Bright Minds Biosciences (DRUG) Guggenheim Securities 2nd Annual Healthcare Innovation Conference summary

Pipeline overview and scientific rationale

• Focus on serotonin 5-HT2 family, with lead clinical asset in phase II for developmental and epileptic encephalopathies (DEE) and Absence Epilepsy.

• New program initiated for Prader-Willi syndrome using a novel 5-HT2C molecule, with additional preclinical assets targeting neuropsychiatric and pain disorders.

• Lead asset demonstrates G protein-biased agonism at 5-HT2C, aiming to avoid tolerance seen with other agents.

• Differentiation from competitors includes improved pharmacokinetics, better tolerability, and no need for refrigeration.

• Biomarker and QEEG data support receptor engagement and potential cognitive benefits.

Clinical development and trial design

• Phase II studies underway for Absence Epilepsy and DEE, with Absence using EEG-based endpoints and enrolling about 10 patients.

• DEE trial is multi-center in Australia, with plans for global phase 2/3 including US and Europe.
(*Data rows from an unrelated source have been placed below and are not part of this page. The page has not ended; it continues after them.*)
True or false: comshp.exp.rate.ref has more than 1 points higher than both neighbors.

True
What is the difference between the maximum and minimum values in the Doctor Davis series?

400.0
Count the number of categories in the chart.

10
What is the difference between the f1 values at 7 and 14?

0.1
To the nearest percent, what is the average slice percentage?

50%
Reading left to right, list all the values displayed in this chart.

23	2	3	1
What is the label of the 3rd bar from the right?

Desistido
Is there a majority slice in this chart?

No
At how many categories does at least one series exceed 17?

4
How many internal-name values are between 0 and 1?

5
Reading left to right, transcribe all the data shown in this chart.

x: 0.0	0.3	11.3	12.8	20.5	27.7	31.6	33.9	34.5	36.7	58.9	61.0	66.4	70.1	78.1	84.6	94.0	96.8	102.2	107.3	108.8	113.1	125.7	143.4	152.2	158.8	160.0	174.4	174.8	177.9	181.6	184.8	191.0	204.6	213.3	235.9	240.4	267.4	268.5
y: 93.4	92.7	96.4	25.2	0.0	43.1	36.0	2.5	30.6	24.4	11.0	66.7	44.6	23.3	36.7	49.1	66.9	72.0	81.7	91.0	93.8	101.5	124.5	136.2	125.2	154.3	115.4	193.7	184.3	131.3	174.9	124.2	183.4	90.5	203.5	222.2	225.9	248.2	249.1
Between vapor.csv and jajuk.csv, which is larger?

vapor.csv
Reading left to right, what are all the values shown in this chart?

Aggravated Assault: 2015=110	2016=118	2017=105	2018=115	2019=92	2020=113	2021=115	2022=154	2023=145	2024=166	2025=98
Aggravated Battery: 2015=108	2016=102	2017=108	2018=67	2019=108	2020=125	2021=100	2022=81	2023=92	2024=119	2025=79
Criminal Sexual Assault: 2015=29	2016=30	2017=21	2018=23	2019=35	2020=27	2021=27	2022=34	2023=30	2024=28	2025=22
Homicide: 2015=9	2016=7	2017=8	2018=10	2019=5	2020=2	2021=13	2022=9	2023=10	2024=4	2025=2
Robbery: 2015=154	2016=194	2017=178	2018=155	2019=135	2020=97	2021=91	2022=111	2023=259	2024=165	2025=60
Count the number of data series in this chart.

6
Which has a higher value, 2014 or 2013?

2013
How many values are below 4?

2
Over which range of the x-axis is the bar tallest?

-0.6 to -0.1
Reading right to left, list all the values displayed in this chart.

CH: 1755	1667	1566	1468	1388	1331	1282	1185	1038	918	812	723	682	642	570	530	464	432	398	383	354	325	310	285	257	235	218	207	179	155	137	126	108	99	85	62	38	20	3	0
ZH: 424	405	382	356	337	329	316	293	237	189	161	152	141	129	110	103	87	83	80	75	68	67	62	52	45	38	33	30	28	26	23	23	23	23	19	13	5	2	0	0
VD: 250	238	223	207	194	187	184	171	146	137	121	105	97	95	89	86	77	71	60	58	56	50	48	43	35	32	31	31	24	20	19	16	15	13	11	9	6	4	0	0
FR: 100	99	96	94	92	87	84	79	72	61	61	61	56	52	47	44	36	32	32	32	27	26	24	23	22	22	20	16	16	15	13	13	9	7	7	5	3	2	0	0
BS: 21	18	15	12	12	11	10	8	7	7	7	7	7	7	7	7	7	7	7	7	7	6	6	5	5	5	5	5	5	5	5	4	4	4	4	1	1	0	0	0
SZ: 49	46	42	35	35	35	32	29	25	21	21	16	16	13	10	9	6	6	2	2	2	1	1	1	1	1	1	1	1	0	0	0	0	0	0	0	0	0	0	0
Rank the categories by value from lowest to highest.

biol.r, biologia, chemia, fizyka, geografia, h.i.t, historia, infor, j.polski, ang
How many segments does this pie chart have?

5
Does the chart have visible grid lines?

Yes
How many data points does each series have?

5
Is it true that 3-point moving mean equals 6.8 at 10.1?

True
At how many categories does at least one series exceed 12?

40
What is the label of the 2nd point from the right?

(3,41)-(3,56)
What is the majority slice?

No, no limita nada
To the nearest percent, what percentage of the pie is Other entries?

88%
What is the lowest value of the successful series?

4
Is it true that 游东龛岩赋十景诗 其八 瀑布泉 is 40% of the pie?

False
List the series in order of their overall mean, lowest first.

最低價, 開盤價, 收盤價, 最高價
• Efficacy benchmarks: 50% reduction in seizures in 50% of patients for Absence, and 40-60% reduction expected in DEE.

• Data readout expected in early January, with pivotal studies planned for both indications in the first half of next year.

• Two pivotal studies required for each indication, with regulatory alignment ongoing, especially for Absence EEG endpoints.

Market opportunity and competitive landscape

• DEE market estimated at $1.5–2 billion in peak sales, with large unmet need and few approved therapies.

• Absence Epilepsy represents a potential 275,000–500,000 patient population, with no new branded agents in decades.

• Current Absence treatments are outdated or have significant side effects, highlighting opportunity for new entrants.

• Lundbeck is a key competitor in DEE, expected to reach market first, but Absence indication would be first to market.